▸ Task to complete: Recast the rows below, starting at the line that contains "# CPE walkthrough" and ending at the last line of the rows, as a JSON list of strings with one string per line. Leave out blank lines.

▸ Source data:
-- Opening Marker --

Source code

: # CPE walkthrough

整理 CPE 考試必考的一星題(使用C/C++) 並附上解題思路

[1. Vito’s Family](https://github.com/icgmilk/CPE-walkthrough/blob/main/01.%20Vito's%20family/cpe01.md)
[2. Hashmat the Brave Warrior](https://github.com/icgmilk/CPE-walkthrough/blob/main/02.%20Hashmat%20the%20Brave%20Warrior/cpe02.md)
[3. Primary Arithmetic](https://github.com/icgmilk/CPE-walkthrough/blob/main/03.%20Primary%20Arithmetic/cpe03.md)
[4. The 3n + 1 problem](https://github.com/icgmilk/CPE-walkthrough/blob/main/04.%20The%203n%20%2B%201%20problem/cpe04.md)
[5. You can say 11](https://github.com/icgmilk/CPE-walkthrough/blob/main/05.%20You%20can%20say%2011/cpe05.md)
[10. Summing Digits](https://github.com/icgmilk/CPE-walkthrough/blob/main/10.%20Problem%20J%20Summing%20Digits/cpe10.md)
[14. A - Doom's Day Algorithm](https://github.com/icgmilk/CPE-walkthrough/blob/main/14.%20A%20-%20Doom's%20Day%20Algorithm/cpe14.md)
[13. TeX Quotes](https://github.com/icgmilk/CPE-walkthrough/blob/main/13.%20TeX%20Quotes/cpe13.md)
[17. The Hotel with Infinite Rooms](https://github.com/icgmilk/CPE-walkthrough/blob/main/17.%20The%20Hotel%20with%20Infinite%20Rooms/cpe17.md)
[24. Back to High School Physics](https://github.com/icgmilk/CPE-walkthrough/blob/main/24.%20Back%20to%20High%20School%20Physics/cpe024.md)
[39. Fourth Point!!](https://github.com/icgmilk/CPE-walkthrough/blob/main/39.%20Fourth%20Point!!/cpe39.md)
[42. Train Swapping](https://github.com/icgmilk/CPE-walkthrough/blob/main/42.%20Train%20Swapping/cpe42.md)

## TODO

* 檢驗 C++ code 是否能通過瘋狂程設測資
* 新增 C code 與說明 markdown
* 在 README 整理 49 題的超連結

-- Closing Marker --

▸ Solved exercise:
[
  ": # CPE walkthrough",
  "整理 CPE 考試必考的一星題(使用C/C++) 並附上解題思路",
  "[1. Vito’s Family](https://github.com/icgmilk/CPE-walkthrough/blob/main/01.%20Vito's%20family/cpe01.md)",
  "[2. Hashmat the Brave Warrior](https://github.com/icgmilk/CPE-walkthrough/blob/main/02.%20Hashmat%20the%20Brave%20Warrior/cpe02.md)",
  "[3. Primary Arithmetic](https://github.com/icgmilk/CPE-walkthrough/blob/main/03.%20Primary%20Arithmetic/cpe03.md)",
  "[4. The 3n + 1 problem](https://github.com/icgmilk/CPE-walkthrough/blob/main/04.%20The%203n%20%2B%201%20problem/cpe04.md)",
  "[5. You can say 11](https://github.com/icgmilk/CPE-walkthrough/blob/main/05.%20You%20can%20say%2011/cpe05.md)",
  "[10. Summing Digits](https://github.com/icgmilk/CPE-walkthrough/blob/main/10.%20Problem%20J%20Summing%20Digits/cpe10.md)",
  "[14. A - Doom's Day Algorithm](https://github.com/icgmilk/CPE-walkthrough/blob/main/14.%20A%20-%20Doom's%20Day%20Algorithm/cpe14.md)",
  "[13. TeX Quotes](https://github.com/icgmilk/CPE-walkthrough/blob/main/13.%20TeX%20Quotes/cpe13.md)",
  "[17. The Hotel with Infinite Rooms](https://github.com/icgmilk/CPE-walkthrough/blob/main/17.%20The%20Hotel%20with%20Infinite%20Rooms/cpe17.md)",
  "[24. Back to High School Physics](https://github.com/icgmilk/CPE-walkthrough/blob/main/24.%20Back%20to%20High%20School%20Physics/cpe024.md)",
  "[39. Fourth Point!!](https://github.com/icgmilk/CPE-walkthrough/blob/main/39.%20Fourth%20Point!!/cpe39.md)",
  "[42. Train Swapping](https://github.com/icgmilk/CPE-walkthrough/blob/main/42.%20Train%20Swapping/cpe42.md)",
  "## TODO",
  "* 檢驗 C++ code 是否能通過瘋狂程設測資",
  "* 新增 C code 與說明 markdown",
  "* 在 README 整理 49 題的超連結"
]